### DOCUMENT TEXT
------------
Currently, perhaps obviously, the largest pool on Polymarket is “Will Trump win the 2020 U.S. presidential election?,” with nearly $8.8 million in trading volume. While predictions flipped in President Donald Trump’s favor on the first night of ballot counting, most bettors now see former Vice President Joseph Biden as favored to win.
“I think us being top 4 of fee-generating blockchain apps, literally anything blockchain-related, is insanity,” Shayne Coplan, Polymarket CEO, told CoinDesk’s Sebastian Sinclair. “Just in this election cycle alone, we have seen our volume surpass $10 million which is a lot higher than we expected in such a short time frame.”
Of course, prediction markets are not the only way for people to take bets out on election results. It’s likely most markets are, in some way, processing the current moment of anxiety and uncertainty.
For instance, trading in Chicago Mercantile Exchange (CME) bitcoin futures during the U.S. election has spiked 75% above the 2020 average. The CME is routinely one of the largest, and most institutionally-driven crypto options exchanges. Average daily open positions, which allow traders the option to buy bitcoin between a specified period, was up 20% in just the first two days in November compared to October.
------------
### STUDY MATERIAL
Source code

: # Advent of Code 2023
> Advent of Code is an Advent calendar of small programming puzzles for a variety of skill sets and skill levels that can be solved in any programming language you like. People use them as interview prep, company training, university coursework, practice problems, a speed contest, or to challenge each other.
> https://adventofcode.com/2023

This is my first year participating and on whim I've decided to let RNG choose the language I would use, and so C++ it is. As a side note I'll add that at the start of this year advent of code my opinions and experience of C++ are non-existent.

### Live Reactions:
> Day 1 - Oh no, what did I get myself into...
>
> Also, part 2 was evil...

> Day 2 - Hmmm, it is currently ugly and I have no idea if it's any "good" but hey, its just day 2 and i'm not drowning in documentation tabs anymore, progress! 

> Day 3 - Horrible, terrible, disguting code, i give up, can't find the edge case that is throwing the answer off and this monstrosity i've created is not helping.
------------
### WHAT YOU SHOULD DO
Reproduce the passage of the text on election betting, starting at "Of course, prediction" and ending at "anxiety and uncertainty.", with "prediction markets" changed to "betting exchanges".

### ANSWER TO THIS EXERCISE
Of course, betting exchanges are not the only way for people to take bets out on election results. It’s likely most markets are, in some way, processing the current moment of anxiety and uncertainty.